Locally, those stories included Travis County District Attorney Rosemary Lehmberg’s drunken driving arrest (she says she won’t resign but I think she will; she just hasn’t worked through the stages of resignation yet) and former Williamson County District Attorney Ken Anderson’s arrest after a special court of inquiry found he hid evidence that might have exonerated Michael Morton and spared him from serving 25 years in prison for a crime he didn’t commit. And nationally, several gun proposals in the Senate failed to get the 60 votes needed to move forward, an Elvis impersonator was accused of sending letters laced with ricin to the White House and Congress, and the Supreme Court sided with the Fourth Amendment by ruling police must obtain a search warrant before drawing blood from a suspected drunken driver.

I wrote a column for today’s paper touching on a couple of thoughts I’ve been processing since last week’s Boston Marathon bombing. There are many other issues to ponder. Just to follow up the column with a few related items:

The Washington Post published a useful story last week headlined “Eight facts about terrorism in the United States.” The Post story relies in part on a report by the National Consortium for the Study of Terrorism and Responses to Terrorism, released in December.
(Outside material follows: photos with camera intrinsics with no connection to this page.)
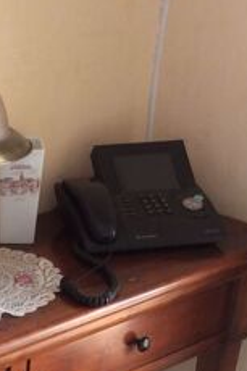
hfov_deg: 14.2
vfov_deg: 20.5
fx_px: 958
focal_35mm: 93
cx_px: -65
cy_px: 449
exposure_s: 1/25
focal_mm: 3.3
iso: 32
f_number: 2.4
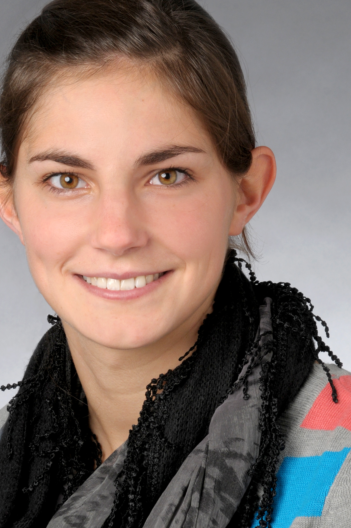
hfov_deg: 7.4
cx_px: 125
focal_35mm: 185
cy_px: 296
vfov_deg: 11.1
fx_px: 2708
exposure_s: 1/160
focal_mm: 85
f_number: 13
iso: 200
The short takeaway: There were 226 fatal terror attacks in the U.S. between 1970 and 2011, with 21 fatal attacks occurring between 2001 and 2011. Bombs were the weapon of choice in most attacks.

The terror count includes the Fort Hood shootings but does not include most other mass shootings, since they largely fall outside the report’s definition of terrorism: “the threatened or actual use of illegal force and violence by a non-state actor to attain a political, economic, religious, or social goal through fear, coercion or intimidation.” It might not count as terrorism but your odds of being killed by a firearm are about 1 in 25,000. Your odds of being killed in a terrorist attack? About 1 in 20 million.